E Fund, which already launched a hedge fund last year through its Hong Kong subsidiary, plans to launch a similar fund soon that focuses on listed companies with businesses mainly in China, managing director Nathan Lin said on Friday, adding that he hopes to also launch a mutual fund this year.
"Overseas asset management business is an indispensable part of our goal to become a leading fund house in China," Lin said in a telephone interview.
At least eight Chinese fund houses, including E Fund, Harvest, Dacheng and China Southern, have set up businesses in Hong Kong, seeking to woo overseas investors away from foreign rivals such as Allianz Global Investors and Fidelity, taking advantage of familiarity with China.
Having a foothold in the region's financial hub could also help Chinese asset managers hone their overseas investment skills and facilitate businesses under China's Qualified Domestic Institutional Investor (QDII) scheme, which allows Chinese money to be invested abroad.

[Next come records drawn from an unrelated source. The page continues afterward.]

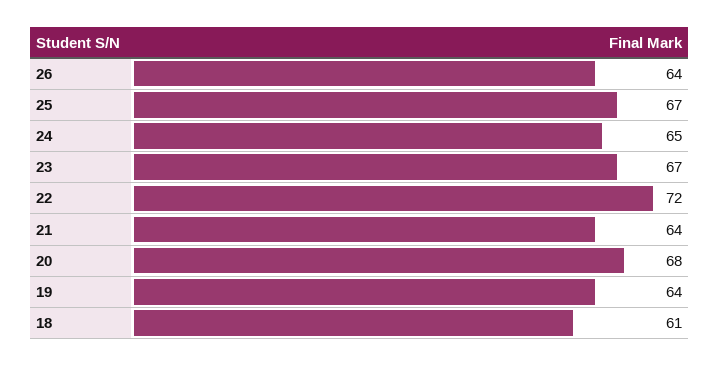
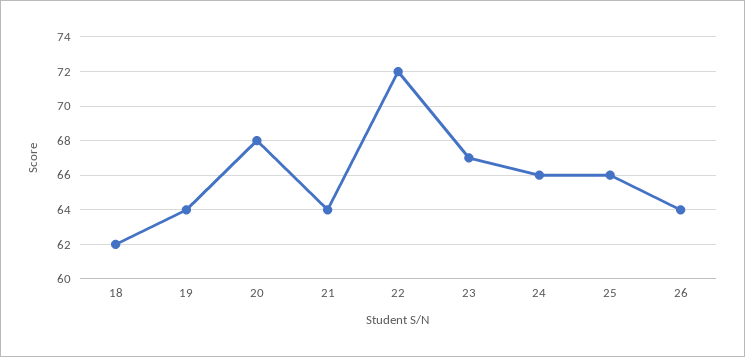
  {
    "26": 64,
-   "25": 67,
+   "25": 66,
-   "24": 65,
+   "24": 66,
    "23": 67,
    "22": 72,
    "21": 64,
    "20": 68,
    "19": 64,
-   "18": 61
+   "18": 62
  }

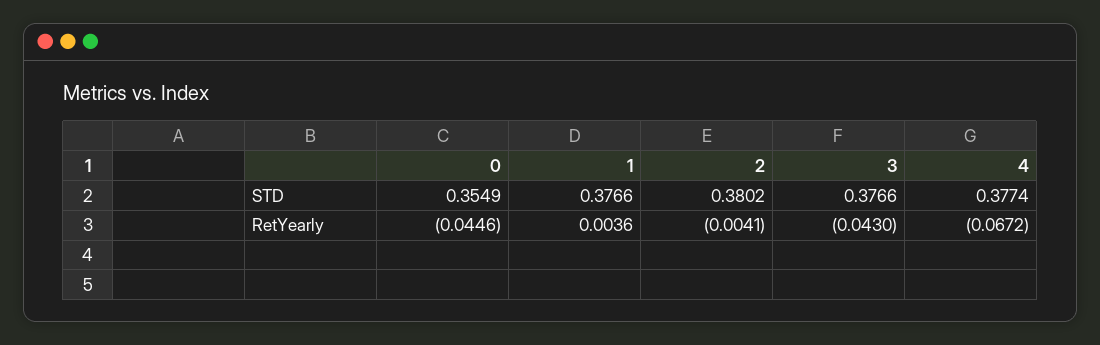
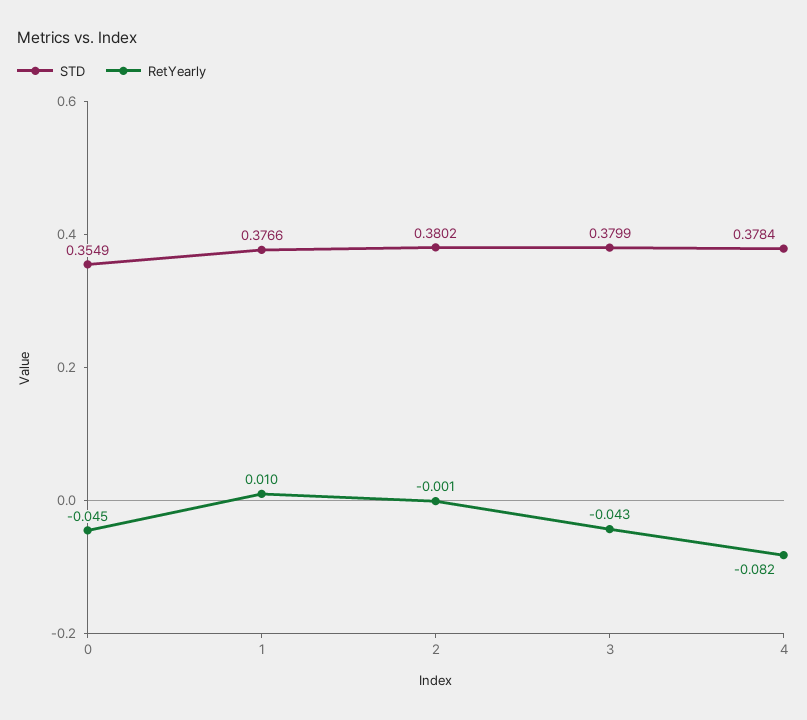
  {
    "STD": {
      "0": 0.3549,
      "1": 0.3766,
      "2": 0.3802,
-     "3": 0.3766,
+     "3": 0.3799,
-     "4": 0.3774
+     "4": 0.3784
    },
    "RetYearly": {
      "0": -0.0446,
-     "1": 0.0036,
+     "1": 0.01,
-     "2": -0.0041,
+     "2": -0.001,
      "3": -0.043,
-     "4": -0.0672
+     "4": -0.082
    }
  }

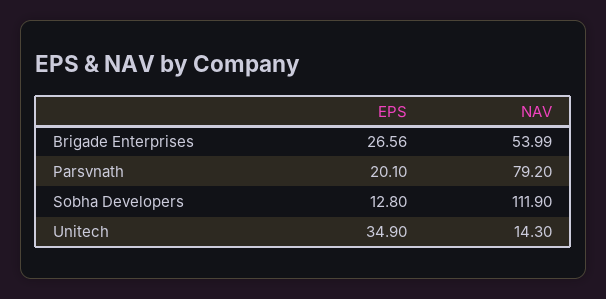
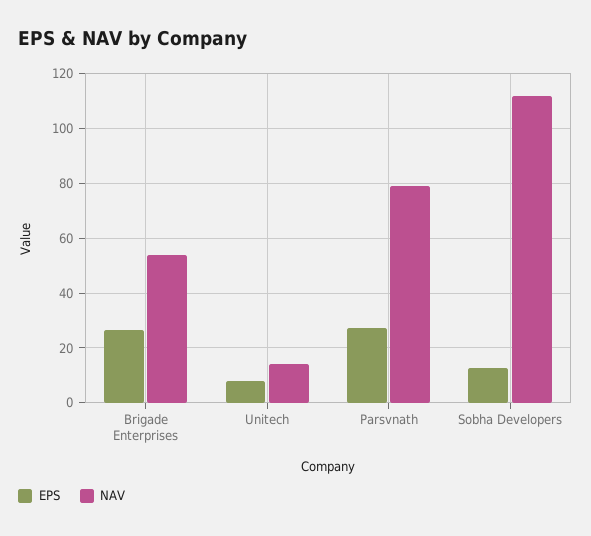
  {
    "EPS": {
      "Brigade Enterprises": 26.56,
-     "Parsvnath": 20.1,
+     "Parsvnath": 27.5,
      "Sobha Developers": 12.8,
-     "Unitech": 34.9
+     "Unitech": 7.5
    },
    "NAV": {
      "Brigade Enterprises": 53.99,
      "Parsvnath": 79.2,
      "Sobha Developers": 111.9,
      "Unitech": 14.3
    }
  }

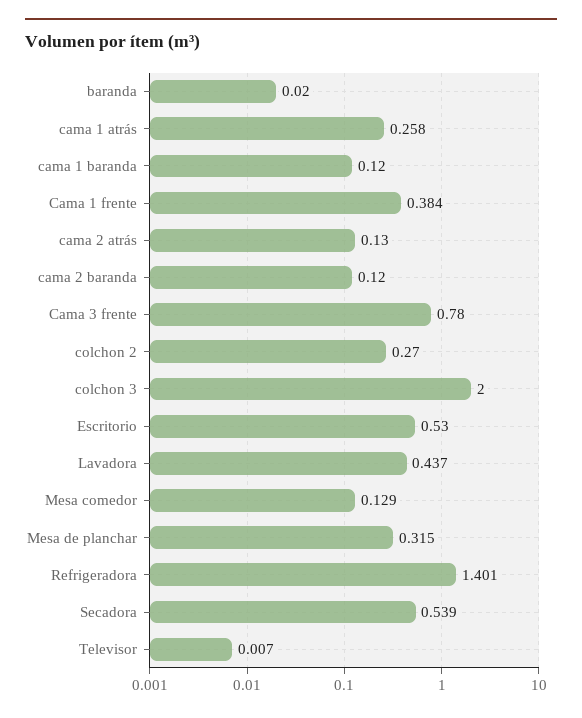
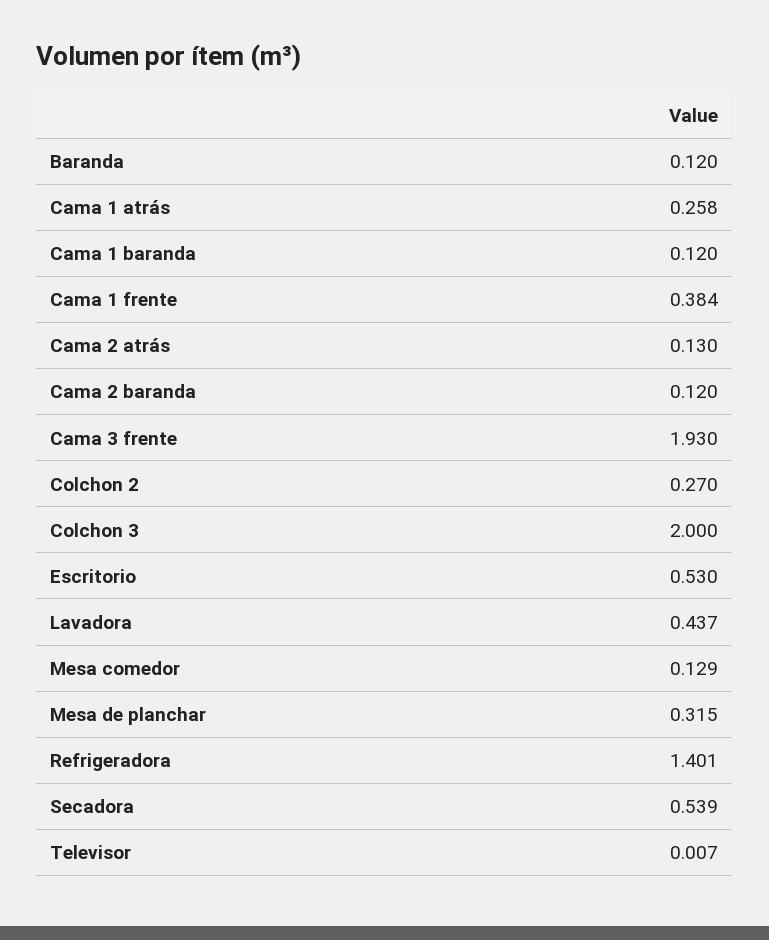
  {
-   "baranda": 0.02,
+   "baranda": 0.12,
    "cama 1 atrás": 0.258,
    "cama 1 baranda": 0.12,
    "Cama 1 frente": 0.384,
    "cama 2 atrás": 0.13,
    "cama 2 baranda": 0.12,
-   "Cama 3 frente": 0.78,
+   "Cama 3 frente": 1.93,
    "colchon 2": 0.27,
    "colchon 3": 2,
    "Escritorio": 0.53,
    "Lavadora": 0.437,
    "Mesa comedor": 0.129,
    "Mesa de planchar": 0.315,
    "Refrigeradora": 1.401,
    "Secadora": 0.539,
    "Televisor": 0.007
  }

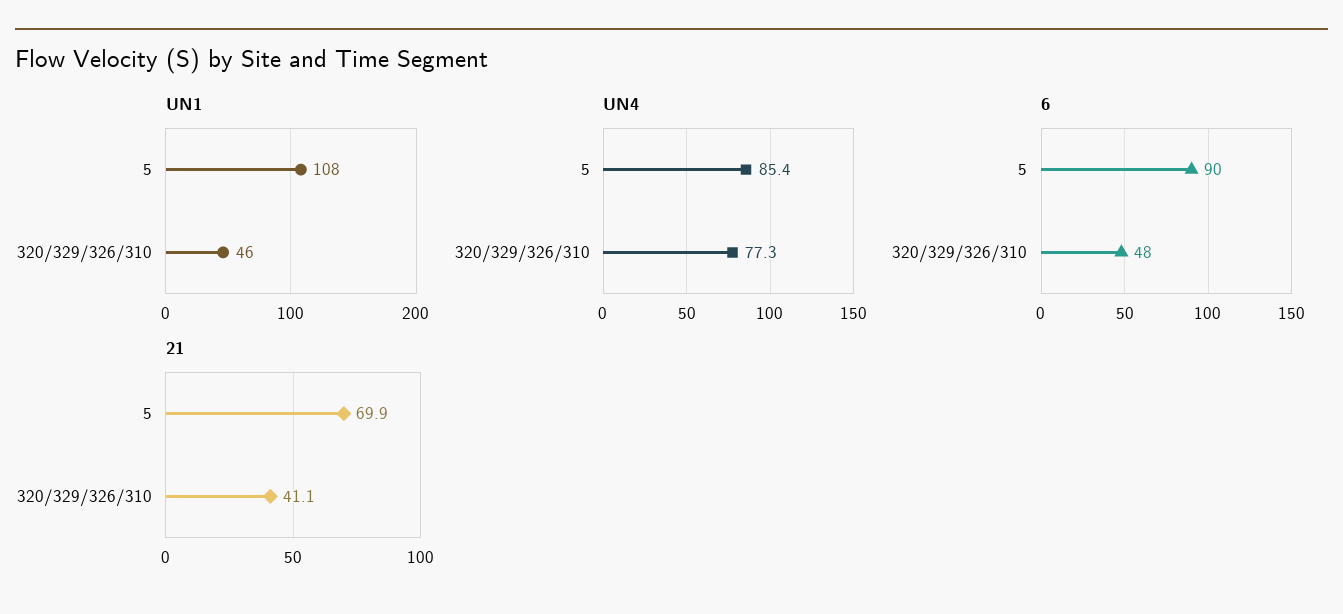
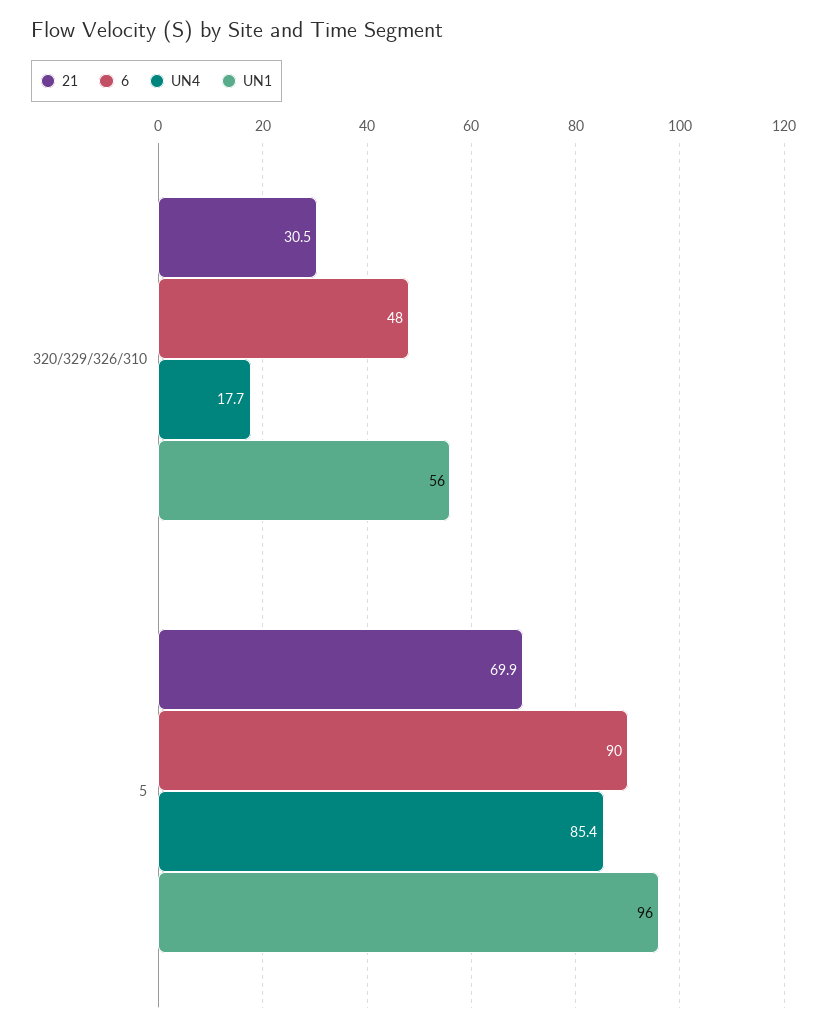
  {
    "UN1": {
-     "5": 108,
+     "5": 96,
-     "320/329/326/310": 46
+     "320/329/326/310": 56
    },
    "UN4": {
      "5": 85.4,
-     "320/329/326/310": 77.3
+     "320/329/326/310": 17.7
    },
    "6": {
      "5": 90,
      "320/329/326/310": 48
    },
    "21": {
      "5": 69.9,
-     "320/329/326/310": 41.1
+     "320/329/326/310": 30.5
    }
  }

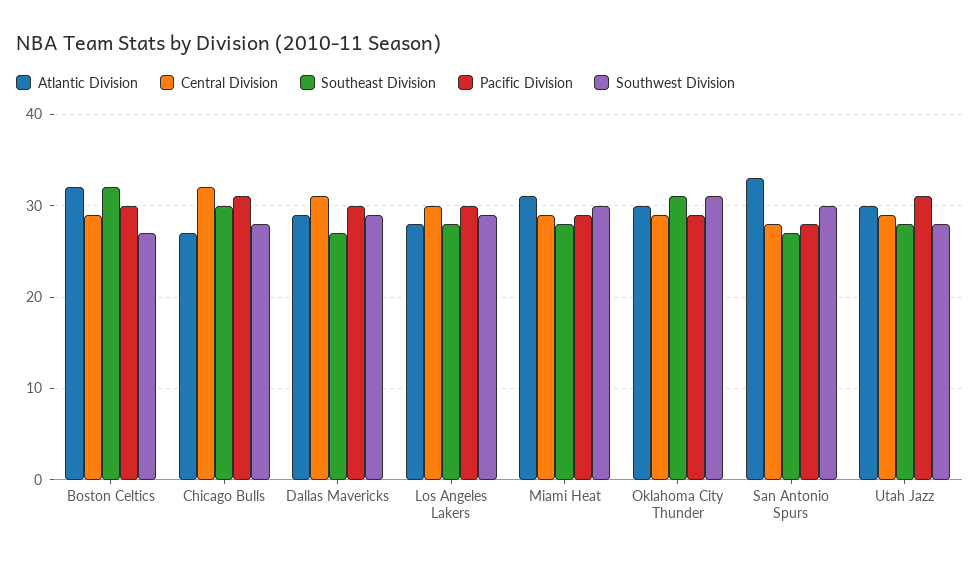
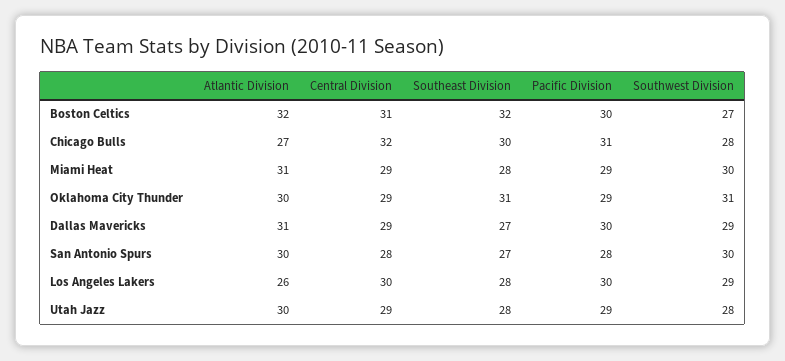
  {
    "Atlantic Division": {
      "Boston Celtics": 32,
      "Chicago Bulls": 27,
-     "Dallas Mavericks": 29,
+     "Dallas Mavericks": 31,
-     "Los Angeles Lakers": 28,
+     "Los Angeles Lakers": 26,
      "Miami Heat": 31,
      "Oklahoma City Thunder": 30,
-     "San Antonio Spurs": 33,
+     "San Antonio Spurs": 30,
      "Utah Jazz": 30
    },
    "Central Division": {
-     "Boston Celtics": 29,
+     "Boston Celtics": 31,
      "Chicago Bulls": 32,
-     "Dallas Mavericks": 31,
+     "Dallas Mavericks": 29,
      "Los Angeles Lakers": 30,
      "Miami Heat": 29,
      "Oklahoma City Thunder": 29,
      "San Antonio Spurs": 28,
      "Utah Jazz": 29
    },
    "Southeast Division": {
      "Boston Celtics": 32,
      "Chicago Bulls": 30,
      "Dallas Mavericks": 27,
      "Los Angeles Lakers": 28,
      "Miami Heat": 28,
      "Oklahoma City Thunder": 31,
      "San Antonio Spurs": 27,
      "Utah Jazz": 28
    },
    "Pacific Division": {
      "Boston Celtics": 30,
      "Chicago Bulls": 31,
      "Dallas Mavericks": 30,
      "Los Angeles Lakers": 30,
      "Miami Heat": 29,
      "Oklahoma City Thunder": 29,
      "San Antonio Spurs": 28,
-     "Utah Jazz": 31
+     "Utah Jazz": 29
    },
    "Southwest Division": {
      "Boston Celtics": 27,
      "Chicago Bulls": 28,
      "Dallas Mavericks": 29,
      "Los Angeles Lakers": 29,
      "Miami Heat": 30,
      "Oklahoma City Thunder": 31,
      "San Antonio Spurs": 30,
      "Utah Jazz": 28
    }
  }

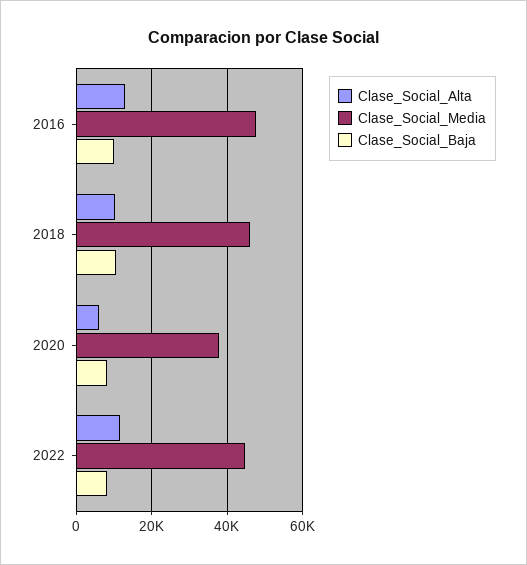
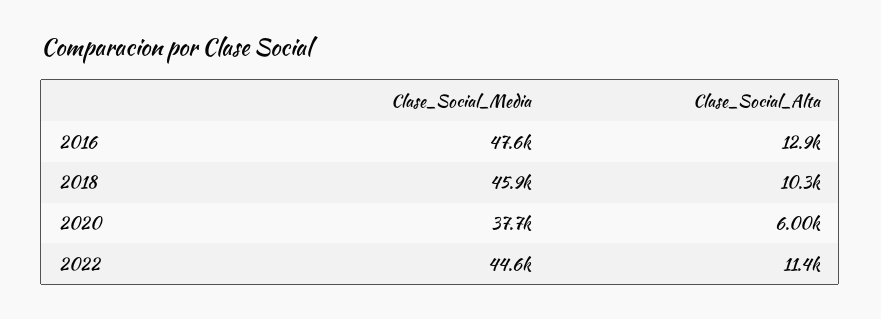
  {
    "Clase_Social_Alta": {
      "2016": 12900,
      "2018": 10300,
      "2020": 6000,
      "2022": 11400
    },
    "Clase_Social_Media": {
      "2016": 47600,
      "2018": 45900,
      "2020": 37700,
      "2022": 44600
-   },
+   }
-   "Clase_Social_Baja": {
-     "2016": 10000,
-     "2018": 10000,
-     "2020": 8000,
-     "2022": 8000
-   }
  }

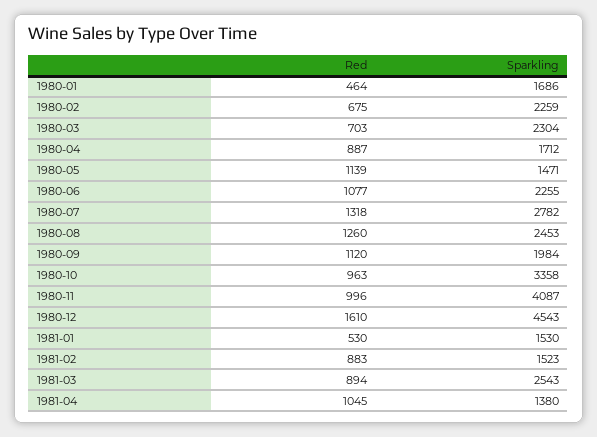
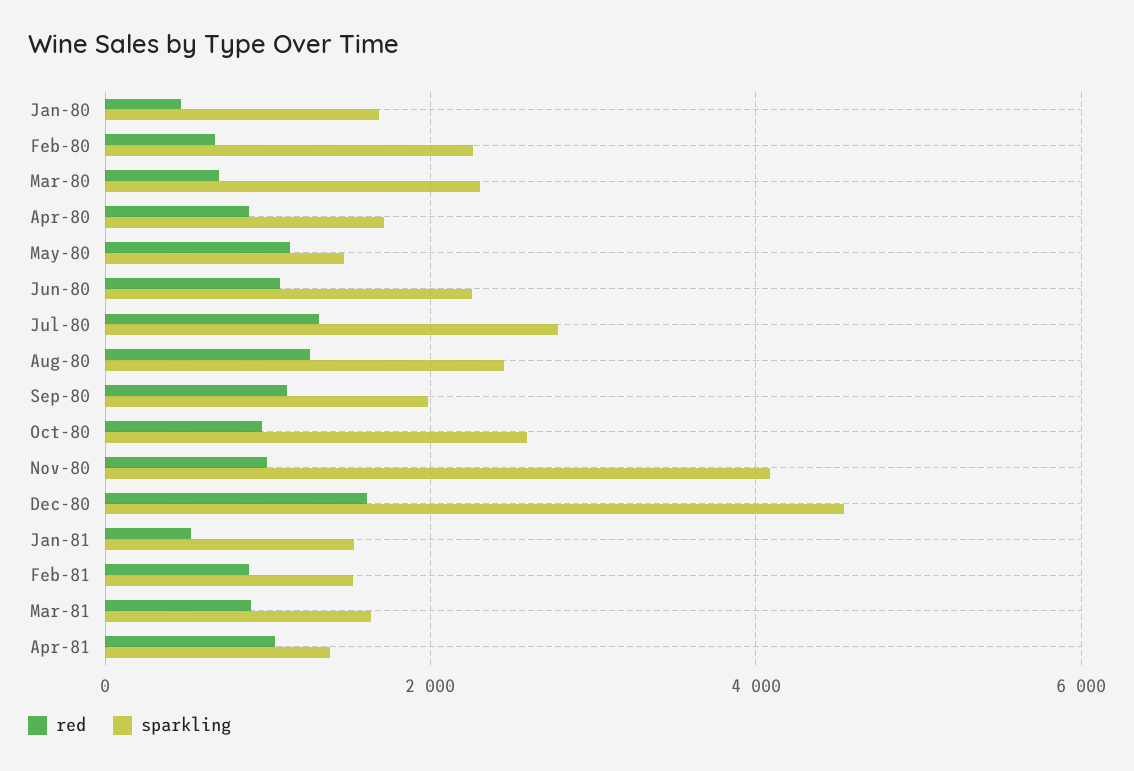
  {
    "Red": {
      "1980-01": 464,
      "1980-02": 675,
      "1980-03": 703,
      "1980-04": 887,
      "1980-05": 1139,
      "1980-06": 1077,
      "1980-07": 1318,
      "1980-08": 1260,
      "1980-09": 1120,
      "1980-10": 963,
      "1980-11": 996,
      "1980-12": 1610,
      "1981-01": 530,
      "1981-02": 883,
      "1981-03": 894,
      "1981-04": 1045
    },
    "Sparkling": {
      "1980-01": 1686,
      "1980-02": 2259,
      "1980-03": 2304,
      "1980-04": 1712,
      "1980-05": 1471,
      "1980-06": 2255,
      "1980-07": 2782,
      "1980-08": 2453,
      "1980-09": 1984,
-     "1980-10": 3358,
+     "1980-10": 2600,
      "1980-11": 4087,
      "1980-12": 4543,
      "1981-01": 1530,
      "1981-02": 1523,
-     "1981-03": 2543,
+     "1981-03": 1600,
      "1981-04": 1380
    }
  }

Shanghai-based fund consultancy Z-Ben Advisors forecast that by the end of 2014, all qualified fund companies in China will have established subsidiaries in Hong Kong, and by the middle of the decade, those with global ambitions will extend their reach into other money centres including New York, Tokyo and London.
To accelerate growth, E Fund, which currently hires eight people in the former British colony, plans to double its staff as well as registered capital in Hong Kong, Lin said. The company, headquartered in the neighbouring city of Shenzhen, in southern China, is also looking at acquisition opportunities globally to strengthen its investment capability.
Lin forecast that emerging markets including China, India, Russia and Latin America will become ideal investment destinations over the next few years as growth in the United States and Europe will be hampered by efforts to reduce debts.
E Fund set up its Hong Kong subsidiary in August, 2008 after obtaining one of China's first two such licences, and launched a Greater China hedge fund the following year.
The size of the fund is small as it takes time to build brand awareness, client relationships and a sales force in Hong Kong, where in the long run, E Fund aims to replicate its success in the domestic market.